What you have to do: Your answer should be the full data, transcribed exactly, with no pictures in it.

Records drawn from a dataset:
*-*-*

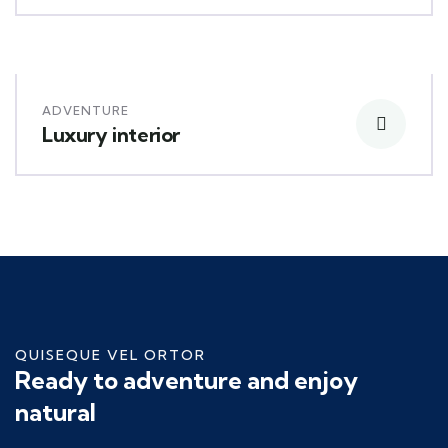
ADVENTURE
Luxury interior
QUISEQUE VEL ORTOR
Ready to adventure and enjoy
natural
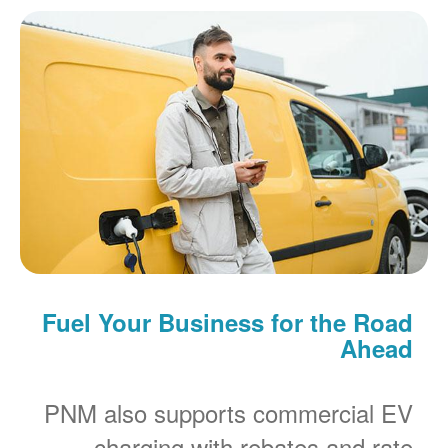
Fuel Your Business for the Road
Ahead
PNM also supports commercial EV
charging with rebates and rate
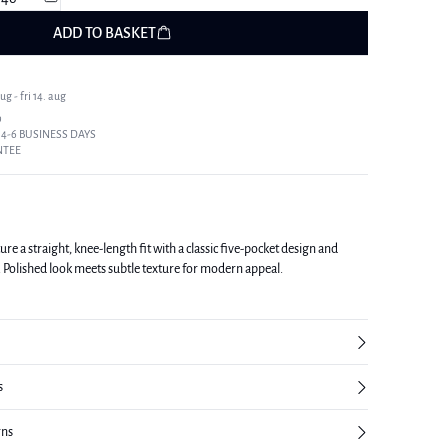
ADD TO BASKET
g - fri 14. aug
9
 4-6 BUSINESS DAYS
NTEE
 a straight, knee-length fit with a classic five-pocket design and
ls. Polished look meets subtle texture for modern appeal.
s
rns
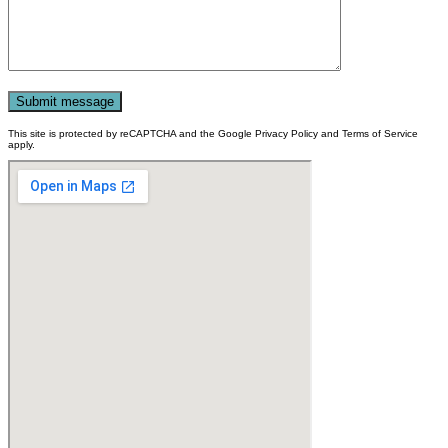
This site is protected by reCAPTCHA and the Google Privacy Policy and Terms of Service
apply.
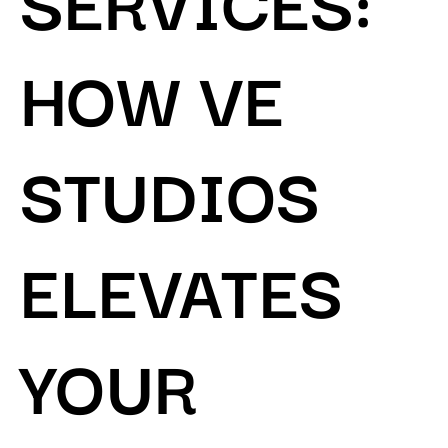
HOW VE
STUDIOS
ELEVATES
YOUR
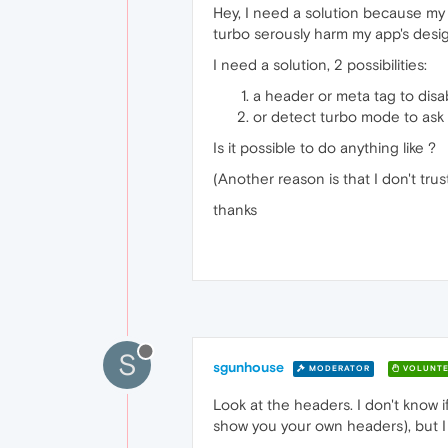
Hey, I need a solution because my
turbo serously harm my app's design
I need a solution, 2 possibilities:
a header or meta tag to disab
or detect turbo mode to ask u
Is it possible to do anything like ?
(Another reason is that I don't tru
thanks
S
sgunhouse
MODERATOR
VOLUNTE
Look at the headers. I don't know 
show you your own headers), but I 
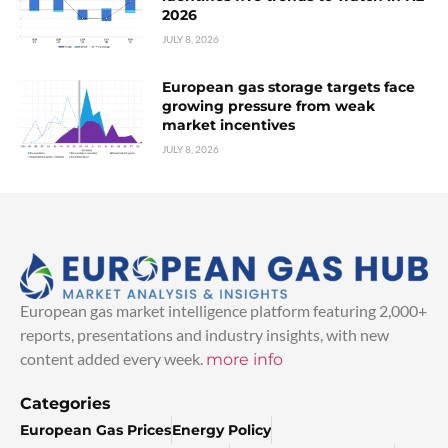
2026
JULY 8, 2026
European gas storage targets face
growing pressure from weak
market incentives
JULY 8, 2026
European gas market intelligence platform featuring 2,000+
reports, presentations and industry insights, with new
content added every week.
more info
Categories
European Gas Prices
Energy Policy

*-*-*

Response to this exercise:
ADVENTURE
Luxury interior
QUISEQUE VEL ORTOR
Ready to adventure and enjoy
natural
Fuel Your Business for the Road
Ahead
PNM also supports commercial EV
charging with rebates and rate
ADD TO BASKET
g - fri 14. aug
9
 4-6 BUSINESS DAYS
NTEE
 a straight, knee-length fit with a classic five-pocket design and
ls. Polished look meets subtle texture for modern appeal.
s
rns
This site is protected by reCAPTCHA and the Google Privacy Policy and Terms of Service
apply.
HOW VE
STUDIOS
ELEVATES
YOUR
Hey, I need a solution because my
turbo serously harm my app's design
I need a solution, 2 possibilities:
a header or meta tag to disab
or detect turbo mode to ask u
Is it possible to do anything like ?
(Another reason is that I don't tru
thanks
S
sgunhouse
MODERATOR
VOLUNTE
Look at the headers. I don't know 
show you your own headers), but I 
2026
JULY 8, 2026
European gas storage targets face
growing pressure from weak
market incentives
JULY 8, 2026
European gas market intelligence platform featuring 2,000+
reports, presentations and industry insights, with new
content added every week.
more info
Categories
European Gas Prices
Energy Policy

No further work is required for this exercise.